───── DATASET EXCERPTS
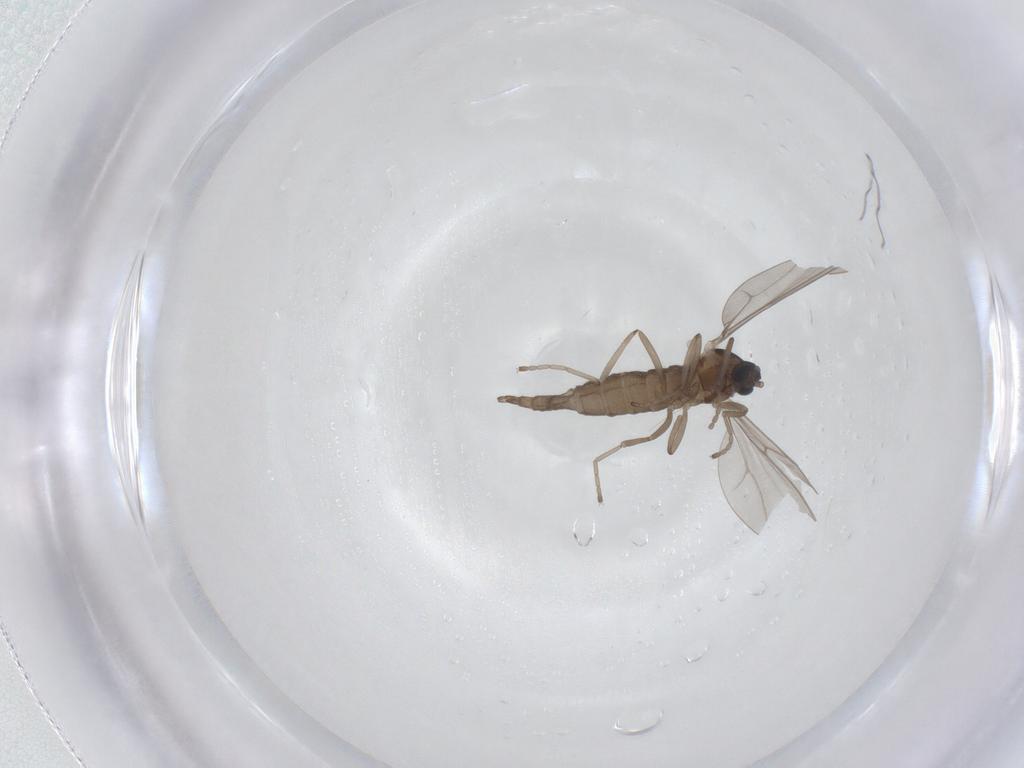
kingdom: Animalia
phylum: Arthropoda
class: Insecta
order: Diptera
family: Cecidomyiidae
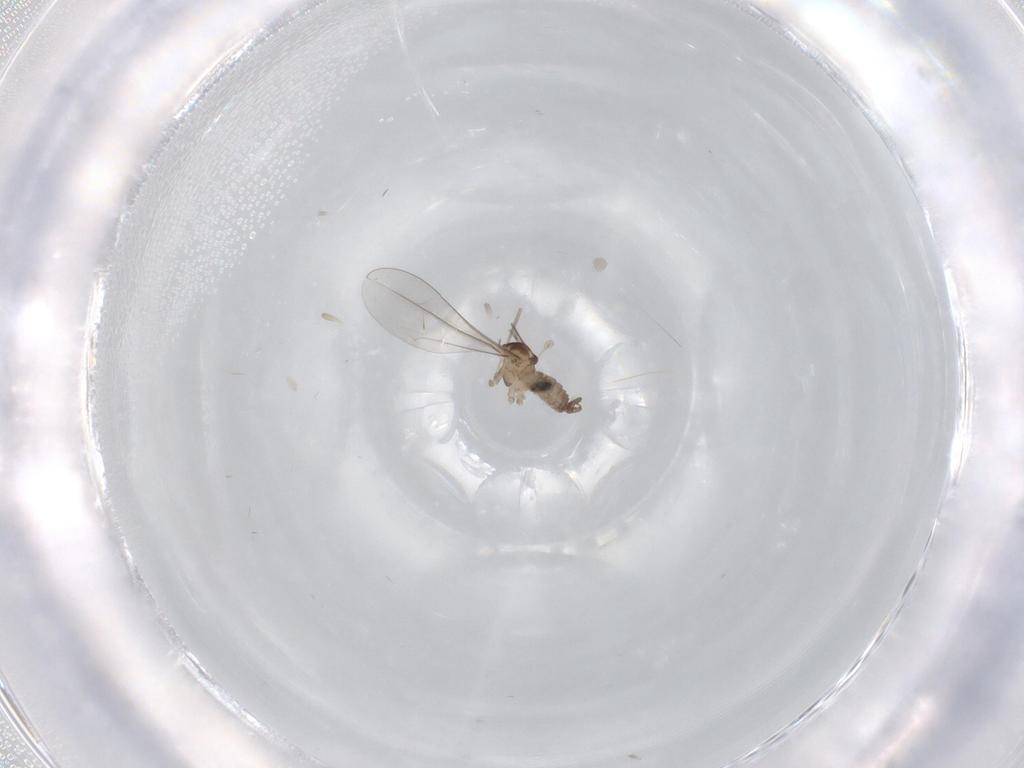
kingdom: Animalia
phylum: Arthropoda
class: Insecta
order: Diptera
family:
──────────
BRIEF:
Please write out the items again, substituting "division" for every "phylum" and keeping everything else unchanged. Leave the pictures out of your answer.

SOLUTION FOR THIS TASK:
kingdom: Animalia
division: Arthropoda
class: Insecta
order: Diptera
family: Cecidomyiidae
kingdom: Animalia
division: Arthropoda
class: Insecta
order: Diptera
family:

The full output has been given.